Keputusan tersebut sejalan dengan upaya memperkuat stabilitas eksternal
perekonomian Indonesia.
Sementara itu, untuk mendorong permintaan domestik Bank
Indonesia memperluas kebijakan yang lebih akomodatif antara lain dengan:
Meningkatkan ketersediaan likuiditas dan mendukung pendalaman
pasar keuangan melalui penguatan strategi operasi moneter;. Mendorong efisiensi
pembayaran ritel melalui perluasan layanan Sistem Kliring Nasional Bank
Indonesia/SKNBI (penambahan waktu dan percepatan setelmen, peningkatan batas
nominal transaksi, dan penurunan tarif);. Mendorong sisi supply transaksi
Domestic Non Deliverable Forward (DNDF), khususnya melalui penyederhanaan
ketentuan kewajiban underlying transaksi;. Mendorong implementasi penyelenggara
sarana pelaksanaan transaksi di pasar uang dan pasar valas (market operator);. Mengembangkan
pasar Surat Berharga Komersial (SBK) sebagai alternatif sumber pendanaan jangka
pendek oleh korporasi;. Mendorong perluasan elektronifikasi bansos non tunai,
dana desa, moda transportasi, dan operasi keuangan pemerintah.
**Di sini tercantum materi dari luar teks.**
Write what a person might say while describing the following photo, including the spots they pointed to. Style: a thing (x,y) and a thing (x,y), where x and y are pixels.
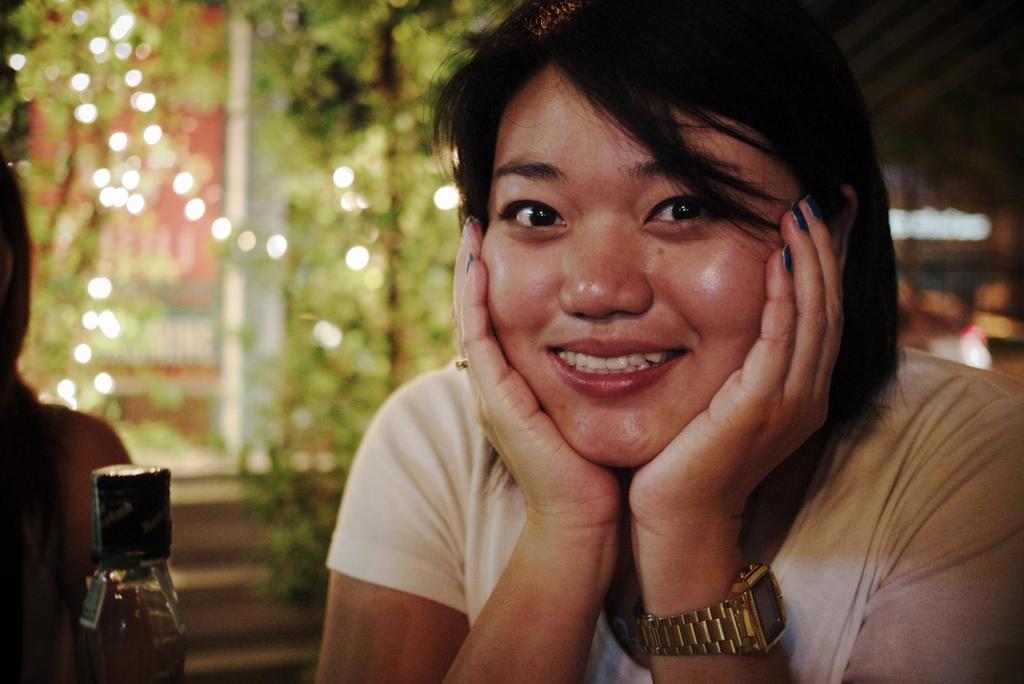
A woman (539,43) is there in this picture smiling. She is wearing a watch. There is a person (65,512) at the left side of the image (71,495) and bottle (124,484) at the bottom of image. Background (181,5) there are few plants (212,26).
Koordinasi dengan Pemerintah dan otoritas terkait juga terus
dipererat guna mempertahankan stabilitas ekonomi, khususnya dalam pengendalian
inflasi dan defisit transaksi berjalan, serta menjaga momentum pertumbuhan
ekonomi ke depan, khususnya dalam memperkuat permintaan domestik dan mendorong
ekspor, pariwisata dan aliran modal asing.
Perbaikan ekonomi global lebih rendah dari prakiraan, sementara
ketidakpastian pasar keuangan berkurang. Ekonomi AS tumbuh melambat dipengaruhi
menurunnya pendapatan dan keyakinan pelaku usaha, terbatasnya stimulus fiskal
pasca berakhirnya penurunan pajak korporasi, serta berlanjutnya permasalahan
struktural di pasar tenaga kerja. Demikian pula ekonomi Tiongkok masih
melambat, meskipun telah dilakukan ekspansi fiskal melalui pemotongan pajak dan
pembangunan infrastruktur. Perbaikan ekonomi Eropa diprakirakan lebih lambat
akibat melemahnya ekspor dan belum selesainya permasalahan di sektor keuangan
serta berlanjutnya tantangan struktural terkait kondisi aging population.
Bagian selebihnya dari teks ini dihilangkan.